The author remembers older Burkians recalling the liquor election years earlier. It was said that an unusual coalition of Angelina County churches and Trinity County liquor store owners won the day for the dry side. The Angelina County churches, especially Baptists, considered drinking sinful and did not want liquor to be available in the county to tempt the weak, and the Trinity County liquor stores did not want to lose their customers.
In the later "dry" era liquor could be purchased only in Trinity County at "beer joints" located on Highway 94 just across the Neches River bridge or at Carlton's Corral at Goat Hill, which was located off Highway 59 south of the Neches River bridge. The location of the joints just over the Neches River gave rise to the term "going across the river" as local slang for drinking. The author's family were teetotalers in the author's lifetime, as were most Burkians, but there were a few who enjoyed "going across the river".

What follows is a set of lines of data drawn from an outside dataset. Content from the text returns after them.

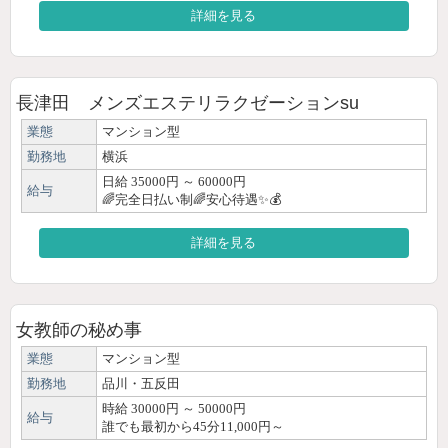
詳細を見る
長津田 メンズエステリラクゼーションsu
業態
マンション型
勤務地
横浜
日給 35000円 ～ 60000円
給与
🌈完全日払い制🌈安心待遇✨💰
詳細を見る
女教師の秘め事
業態
マンション型
勤務地
品川・五反田
時給 30000円 ～ 50000円
給与
誰でも最初から45分11,000円～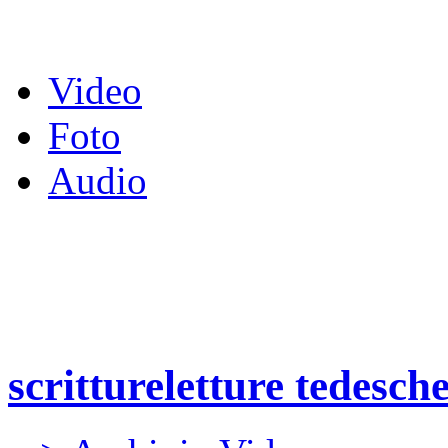
Video
Foto
Audio
scrittureletture tedesc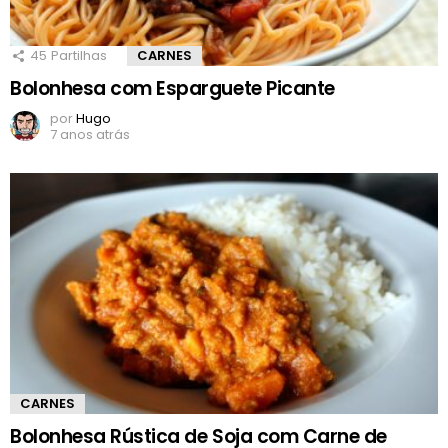
45
Partilhas
CARNES
Bolonhesa com Esparguete Picante
por
Hugo
7 anos atrás
CARNES
Bolonhesa Rústica de Soja com Carne de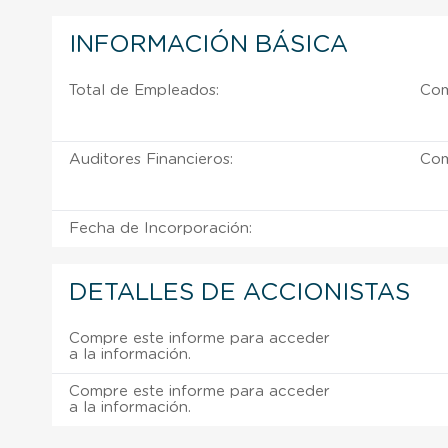
INFORMACIÓN BÁSICA
Total de Empleados:
Com
Auditores Financieros:
Com
Fecha de Incorporación:
DETALLES DE ACCIONISTAS
Compre este informe para acceder
a la información.
Compre este informe para acceder
a la información.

There a "honky tonk" at Hoshall on on Texas 35 in the 1930s, but it is not clear whether it served alcohol. It did have a juke box, and presumably a dance floor, which some also considered a vice.
Dancing was available until the 1960s or later at a "night club" called the Club Rendesvous (later Mai Kai Club) located between Burke and Hoshall on Old Texas 35. The Rendesvouz was always a mysterious place, and the author never had the opportunity to see its interior. Liquor was likely available there under the private club exception that still permits restaurants to serve liquor in Angelina County with a free "club membership."
In 2007 Angelina County voted to become "wet," but to date there are not signs of liquor sales in Burke.